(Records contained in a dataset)
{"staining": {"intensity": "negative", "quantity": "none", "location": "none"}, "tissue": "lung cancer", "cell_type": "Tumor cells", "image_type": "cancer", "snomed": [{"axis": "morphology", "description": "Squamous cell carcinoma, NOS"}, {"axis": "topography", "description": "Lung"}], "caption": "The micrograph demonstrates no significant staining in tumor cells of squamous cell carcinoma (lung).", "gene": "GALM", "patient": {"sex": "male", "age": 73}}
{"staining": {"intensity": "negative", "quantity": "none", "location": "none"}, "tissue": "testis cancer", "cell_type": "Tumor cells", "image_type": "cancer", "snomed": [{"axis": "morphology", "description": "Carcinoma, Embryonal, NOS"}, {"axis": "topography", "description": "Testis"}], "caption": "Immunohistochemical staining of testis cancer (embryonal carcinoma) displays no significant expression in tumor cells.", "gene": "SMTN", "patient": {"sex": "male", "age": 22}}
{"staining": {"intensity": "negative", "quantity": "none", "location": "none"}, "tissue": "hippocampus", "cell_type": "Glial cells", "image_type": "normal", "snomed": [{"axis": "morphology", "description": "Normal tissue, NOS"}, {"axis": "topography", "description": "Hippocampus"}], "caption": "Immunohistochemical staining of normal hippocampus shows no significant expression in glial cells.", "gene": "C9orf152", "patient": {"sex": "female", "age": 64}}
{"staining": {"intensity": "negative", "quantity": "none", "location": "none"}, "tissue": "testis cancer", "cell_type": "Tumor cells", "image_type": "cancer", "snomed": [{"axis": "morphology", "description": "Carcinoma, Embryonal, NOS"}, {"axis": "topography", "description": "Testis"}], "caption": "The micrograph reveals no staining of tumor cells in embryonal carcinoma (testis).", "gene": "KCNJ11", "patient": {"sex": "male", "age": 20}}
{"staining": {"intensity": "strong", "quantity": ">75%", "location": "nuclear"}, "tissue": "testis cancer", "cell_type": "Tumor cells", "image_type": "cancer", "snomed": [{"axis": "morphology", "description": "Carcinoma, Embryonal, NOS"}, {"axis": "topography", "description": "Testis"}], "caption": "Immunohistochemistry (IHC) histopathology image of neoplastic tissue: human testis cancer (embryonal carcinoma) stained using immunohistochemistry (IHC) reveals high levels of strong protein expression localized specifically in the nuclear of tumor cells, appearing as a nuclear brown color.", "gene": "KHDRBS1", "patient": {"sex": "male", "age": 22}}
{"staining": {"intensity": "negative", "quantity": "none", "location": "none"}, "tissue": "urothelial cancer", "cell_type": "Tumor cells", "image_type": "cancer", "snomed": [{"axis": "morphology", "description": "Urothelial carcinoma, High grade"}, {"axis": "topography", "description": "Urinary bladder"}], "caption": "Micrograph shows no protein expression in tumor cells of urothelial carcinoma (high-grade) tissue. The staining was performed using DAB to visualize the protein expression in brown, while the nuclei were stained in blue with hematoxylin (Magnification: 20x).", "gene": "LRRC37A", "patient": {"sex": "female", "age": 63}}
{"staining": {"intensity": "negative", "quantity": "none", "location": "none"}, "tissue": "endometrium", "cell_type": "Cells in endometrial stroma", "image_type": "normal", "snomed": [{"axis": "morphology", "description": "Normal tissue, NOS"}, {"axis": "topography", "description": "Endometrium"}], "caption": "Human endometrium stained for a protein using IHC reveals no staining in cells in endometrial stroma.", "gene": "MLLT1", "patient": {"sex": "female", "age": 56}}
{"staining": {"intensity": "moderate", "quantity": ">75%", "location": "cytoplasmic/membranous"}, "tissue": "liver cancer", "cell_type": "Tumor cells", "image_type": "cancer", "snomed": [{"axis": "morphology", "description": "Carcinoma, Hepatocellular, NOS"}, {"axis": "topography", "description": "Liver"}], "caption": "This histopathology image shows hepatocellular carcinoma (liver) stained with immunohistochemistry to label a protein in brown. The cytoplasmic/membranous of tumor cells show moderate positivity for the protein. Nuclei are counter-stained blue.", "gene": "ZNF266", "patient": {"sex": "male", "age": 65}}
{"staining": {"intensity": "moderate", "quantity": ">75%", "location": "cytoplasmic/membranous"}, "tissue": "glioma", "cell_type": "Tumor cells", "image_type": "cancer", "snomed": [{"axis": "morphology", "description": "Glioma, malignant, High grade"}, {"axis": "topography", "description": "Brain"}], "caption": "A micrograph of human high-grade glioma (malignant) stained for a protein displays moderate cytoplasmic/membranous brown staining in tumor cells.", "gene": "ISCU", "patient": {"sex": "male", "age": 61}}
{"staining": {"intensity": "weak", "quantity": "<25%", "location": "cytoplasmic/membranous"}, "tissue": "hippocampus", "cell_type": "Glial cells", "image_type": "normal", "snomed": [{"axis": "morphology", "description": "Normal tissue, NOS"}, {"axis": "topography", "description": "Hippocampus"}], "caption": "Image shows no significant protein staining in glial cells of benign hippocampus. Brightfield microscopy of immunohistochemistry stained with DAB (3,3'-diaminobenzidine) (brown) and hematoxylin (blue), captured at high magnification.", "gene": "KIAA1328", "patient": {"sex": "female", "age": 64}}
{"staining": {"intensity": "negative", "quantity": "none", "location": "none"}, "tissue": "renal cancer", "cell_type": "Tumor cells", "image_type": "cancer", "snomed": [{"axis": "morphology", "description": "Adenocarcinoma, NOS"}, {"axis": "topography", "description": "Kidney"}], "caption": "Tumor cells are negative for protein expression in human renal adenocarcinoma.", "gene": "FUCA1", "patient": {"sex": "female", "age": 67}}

■ ACTION ITEM:
An exact transcription of the data above is required.

■ ANSWER FOR THIS EXERCISE:
{"staining": {"intensity": "negative", "quantity": "none", "location": "none"}, "tissue": "lung cancer", "cell_type": "Tumor cells", "image_type": "cancer", "snomed": [{"axis": "morphology", "description": "Squamous cell carcinoma, NOS"}, {"axis": "topography", "description": "Lung"}], "caption": "The micrograph demonstrates no significant staining in tumor cells of squamous cell carcinoma (lung).", "gene": "GALM", "patient": {"sex": "male", "age": 73}}
{"staining": {"intensity": "negative", "quantity": "none", "location": "none"}, "tissue": "testis cancer", "cell_type": "Tumor cells", "image_type": "cancer", "snomed": [{"axis": "morphology", "description": "Carcinoma, Embryonal, NOS"}, {"axis": "topography", "description": "Testis"}], "caption": "Immunohistochemical staining of testis cancer (embryonal carcinoma) displays no significant expression in tumor cells.", "gene": "SMTN", "patient": {"sex": "male", "age": 22}}
{"staining": {"intensity": "negative", "quantity": "none", "location": "none"}, "tissue": "hippocampus", "cell_type": "Glial cells", "image_type": "normal", "snomed": [{"axis": "morphology", "description": "Normal tissue, NOS"}, {"axis": "topography", "description": "Hippocampus"}], "caption": "Immunohistochemical staining of normal hippocampus shows no significant expression in glial cells.", "gene": "C9orf152", "patient": {"sex": "female", "age": 64}}
{"staining": {"intensity": "negative", "quantity": "none", "location": "none"}, "tissue": "testis cancer", "cell_type": "Tumor cells", "image_type": "cancer", "snomed": [{"axis": "morphology", "description": "Carcinoma, Embryonal, NOS"}, {"axis": "topography", "description": "Testis"}], "caption": "The micrograph reveals no staining of tumor cells in embryonal carcinoma (testis).", "gene": "KCNJ11", "patient": {"sex": "male", "age": 20}}
{"staining": {"intensity": "strong", "quantity": ">75%", "location": "nuclear"}, "tissue": "testis cancer", "cell_type": "Tumor cells", "image_type": "cancer", "snomed": [{"axis": "morphology", "description": "Carcinoma, Embryonal, NOS"}, {"axis": "topography", "description": "Testis"}], "caption": "Immunohistochemistry (IHC) histopathology image of neoplastic tissue: human testis cancer (embryonal carcinoma) stained using immunohistochemistry (IHC) reveals high levels of strong protein expression localized specifically in the nuclear of tumor cells, appearing as a nuclear brown color.", "gene": "KHDRBS1", "patient": {"sex": "male", "age": 22}}
{"staining": {"intensity": "negative", "quantity": "none", "location": "none"}, "tissue": "urothelial cancer", "cell_type": "Tumor cells", "image_type": "cancer", "snomed": [{"axis": "morphology", "description": "Urothelial carcinoma, High grade"}, {"axis": "topography", "description": "Urinary bladder"}], "caption": "Micrograph shows no protein expression in tumor cells of urothelial carcinoma (high-grade) tissue. The staining was performed using DAB to visualize the protein expression in brown, while the nuclei were stained in blue with hematoxylin (Magnification: 20x).", "gene": "LRRC37A", "patient": {"sex": "female", "age": 63}}
{"staining": {"intensity": "negative", "quantity": "none", "location": "none"}, "tissue": "endometrium", "cell_type": "Cells in endometrial stroma", "image_type": "normal", "snomed": [{"axis": "morphology", "description": "Normal tissue, NOS"}, {"axis": "topography", "description": "Endometrium"}], "caption": "Human endometrium stained for a protein using IHC reveals no staining in cells in endometrial stroma.", "gene": "MLLT1", "patient": {"sex": "female", "age": 56}}
{"staining": {"intensity": "moderate", "quantity": ">75%", "location": "cytoplasmic/membranous"}, "tissue": "liver cancer", "cell_type": "Tumor cells", "image_type": "cancer", "snomed": [{"axis": "morphology", "description": "Carcinoma, Hepatocellular, NOS"}, {"axis": "topography", "description": "Liver"}], "caption": "This histopathology image shows hepatocellular carcinoma (liver) stained with immunohistochemistry to label a protein in brown. The cytoplasmic/membranous of tumor cells show moderate positivity for the protein. Nuclei are counter-stained blue.", "gene": "ZNF266", "patient": {"sex": "male", "age": 65}}
{"staining": {"intensity": "moderate", "quantity": ">75%", "location": "cytoplasmic/membranous"}, "tissue": "glioma", "cell_type": "Tumor cells", "image_type": "cancer", "snomed": [{"axis": "morphology", "description": "Glioma, malignant, High grade"}, {"axis": "topography", "description": "Brain"}], "caption": "A micrograph of human high-grade glioma (malignant) stained for a protein displays moderate cytoplasmic/membranous brown staining in tumor cells.", "gene": "ISCU", "patient": {"sex": "male", "age": 61}}
{"staining": {"intensity": "weak", "quantity": "<25%", "location": "cytoplasmic/membranous"}, "tissue": "hippocampus", "cell_type": "Glial cells", "image_type": "normal", "snomed": [{"axis": "morphology", "description": "Normal tissue, NOS"}, {"axis": "topography", "description": "Hippocampus"}], "caption": "Image shows no significant protein staining in glial cells of benign hippocampus. Brightfield microscopy of immunohistochemistry stained with DAB (3,3'-diaminobenzidine) (brown) and hematoxylin (blue), captured at high magnification.", "gene": "KIAA1328", "patient": {"sex": "female", "age": 64}}
{"staining": {"intensity": "negative", "quantity": "none", "location": "none"}, "tissue": "renal cancer", "cell_type": "Tumor cells", "image_type": "cancer", "snomed": [{"axis": "morphology", "description": "Adenocarcinoma, NOS"}, {"axis": "topography", "description": "Kidney"}], "caption": "Tumor cells are negative for protein expression in human renal adenocarcinoma.", "gene": "FUCA1", "patient": {"sex": "female", "age": 67}}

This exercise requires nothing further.